We can?
I have an extremely high res picture of Pluto on my computer that takes up hundreds of gigabytes of space. In it I can zoom in to details the size of about a football field. And that’s not even the level of detail professional astronomers can achieve.
A better question is: why aren’t we creating tons of high res images of the planets and objects within our own solar system. And the answer to that is, we have and they aren’t really that interesting beyond the novelty of them.
We’ve been looking at all planets (not Pluto) in our own solar system with varying degrees of “zoom” for nearly 200 years. Most of them are visible with the naked eye, so magnification on even a small scale has produced some pretty good resolution. And to a certain point that was useful. But by the time your average enthusiast could see details of small craters on the moon with a couple hundred dollar set, we had gotten to the point where it was sort of pointless to be viewing the surface of local planets with super high powered telescopes. You can’t tell a lot of important features through a lens, no matter how powerful. So we started sending probes and rovers instead, and using/building those telescopes to view objects currently beyond our reach.
Imagine it this way: you have a nice telescope. You can use it to look at things very far away with some detail, things you are likely unfamiliar with. Or you can look at familiar things that are much closer with incredible detail (but still less detail than you would have from just being there).
Would you use the telescope to read the sign at the end of your street? Or would you use it to look at the moon and just walk to the sign if you want to read it?
The bottom line is that luminosity is tricky. A star 10,000 light years away may be far brighter than our sun, but the sun obviously appears brighter because it’s so close. We can see distant objects primarily because they are ridiculously bright and sending us their light from across the universe.
The next thing to consider, planets don’t emit their own light, they are reflecting the light from the sun. So while they are rather dim objects, they are close to us so they appear brighter than most stars in the night sky. And while we can actually see some pretty amazing detail of these planets with a telescope on the Earth, there’s still a lot we can’t see because it’s just too far away, but “zooming in” as it were, has its limits in the detail we can see.
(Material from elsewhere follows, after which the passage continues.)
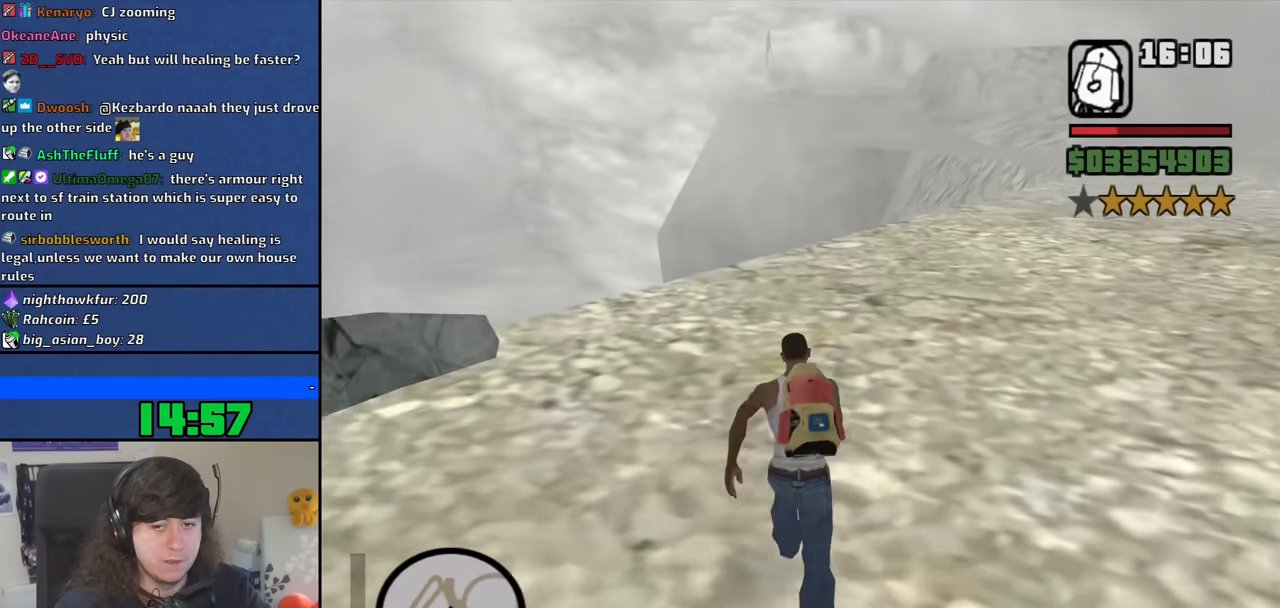
{"keys": ["d", "space", "w"], "mouse": [], "events": [[100, "space", "up"], [233, "space", "down"], [333, "space", "up"], [467, "d", "down"], [467, "space", "down"]]}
Finally, stars from distant solar systems mostly just look like bright blobs, so while they are astoundingly bright, we don’t end up seeing much in the way of detail. Looking at distant galaxies are pretty cool too, but the detail we’re seeing in them is still limited because of distance. In an individual galaxy you can’t even really tell a single star, it’s just a swirly pattern, but the whole thing is made up of a billion billion stars so it’s altogether even brighter than the stars closer to us. The “detail” we supposedly see in distant galaxies is actually billions of stars making up this thing, this pattern.
So we actually can see better detail in the planets in our solar system, it just appears that we’re getting less detail compared to distant galaxies, but yeah, those things are huge, absolutely ginormous, so there appears to be greater detail, but it’s actually all more fuzzy, with individual stars not even discernable other than we know they are there.
Most of the high-resolution photos from deep space are of positively ***MASSIVE*** things that dwarf the imagination. Those photos aren’t snapshots, with quick lens openings. They involve leaving the lens open on the camera for hours, if not days. This allows for much more light to be captured, increasing resolution. However, if *anything* moved to any noticeable degree, it would be incredibly blurry because you’re capturing the light the whole time. The planets move too fast to even hope to zoom in like that.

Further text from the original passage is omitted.